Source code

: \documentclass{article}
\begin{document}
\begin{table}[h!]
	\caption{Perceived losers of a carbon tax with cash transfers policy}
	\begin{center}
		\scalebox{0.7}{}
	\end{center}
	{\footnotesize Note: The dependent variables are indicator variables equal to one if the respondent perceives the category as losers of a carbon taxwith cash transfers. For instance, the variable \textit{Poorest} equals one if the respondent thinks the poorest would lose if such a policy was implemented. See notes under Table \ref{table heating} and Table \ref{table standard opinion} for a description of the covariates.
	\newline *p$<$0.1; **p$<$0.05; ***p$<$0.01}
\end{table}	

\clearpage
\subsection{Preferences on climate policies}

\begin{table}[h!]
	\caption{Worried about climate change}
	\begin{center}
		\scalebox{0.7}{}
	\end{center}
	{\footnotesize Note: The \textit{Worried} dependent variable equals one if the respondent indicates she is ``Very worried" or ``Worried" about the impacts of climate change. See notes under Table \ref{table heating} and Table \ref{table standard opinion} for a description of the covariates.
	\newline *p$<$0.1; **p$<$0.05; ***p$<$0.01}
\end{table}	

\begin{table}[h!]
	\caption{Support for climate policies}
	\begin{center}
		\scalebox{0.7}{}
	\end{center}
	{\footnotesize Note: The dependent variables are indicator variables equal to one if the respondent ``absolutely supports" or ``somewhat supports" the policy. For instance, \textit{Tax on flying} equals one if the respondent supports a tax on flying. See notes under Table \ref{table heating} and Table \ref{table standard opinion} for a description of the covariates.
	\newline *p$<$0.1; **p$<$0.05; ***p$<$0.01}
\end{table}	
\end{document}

───

# [Task directions]
The material must be repeated in full, with every line exact.

# [Output below]
Source code

: \documentclass{article}
\begin{document}
\begin{table}[h!]
	\caption{Perceived losers of a carbon tax with cash transfers policy}
	\begin{center}
		\scalebox{0.7}{}
	\end{center}
	{\footnotesize Note: The dependent variables are indicator variables equal to one if the respondent perceives the category as losers of a carbon taxwith cash transfers. For instance, the variable \textit{Poorest} equals one if the respondent thinks the poorest would lose if such a policy was implemented. See notes under Table \ref{table heating} and Table \ref{table standard opinion} for a description of the covariates.
	\newline *p$<$0.1; **p$<$0.05; ***p$<$0.01}
\end{table}	

\clearpage
\subsection{Preferences on climate policies}

\begin{table}[h!]
	\caption{Worried about climate change}
	\begin{center}
		\scalebox{0.7}{}
	\end{center}
	{\footnotesize Note: The \textit{Worried} dependent variable equals one if the respondent indicates she is ``Very worried" or ``Worried" about the impacts of climate change. See notes under Table \ref{table heating} and Table \ref{table standard opinion} for a description of the covariates.
	\newline *p$<$0.1; **p$<$0.05; ***p$<$0.01}
\end{table}	

\begin{table}[h!]
	\caption{Support for climate policies}
	\begin{center}
		\scalebox{0.7}{}
	\end{center}
	{\footnotesize Note: The dependent variables are indicator variables equal to one if the respondent ``absolutely supports" or ``somewhat supports" the policy. For instance, \textit{Tax on flying} equals one if the respondent supports a tax on flying. See notes under Table \ref{table heating} and Table \ref{table standard opinion} for a description of the covariates.
	\newline *p$<$0.1; **p$<$0.05; ***p$<$0.01}
\end{table}	
\end{document}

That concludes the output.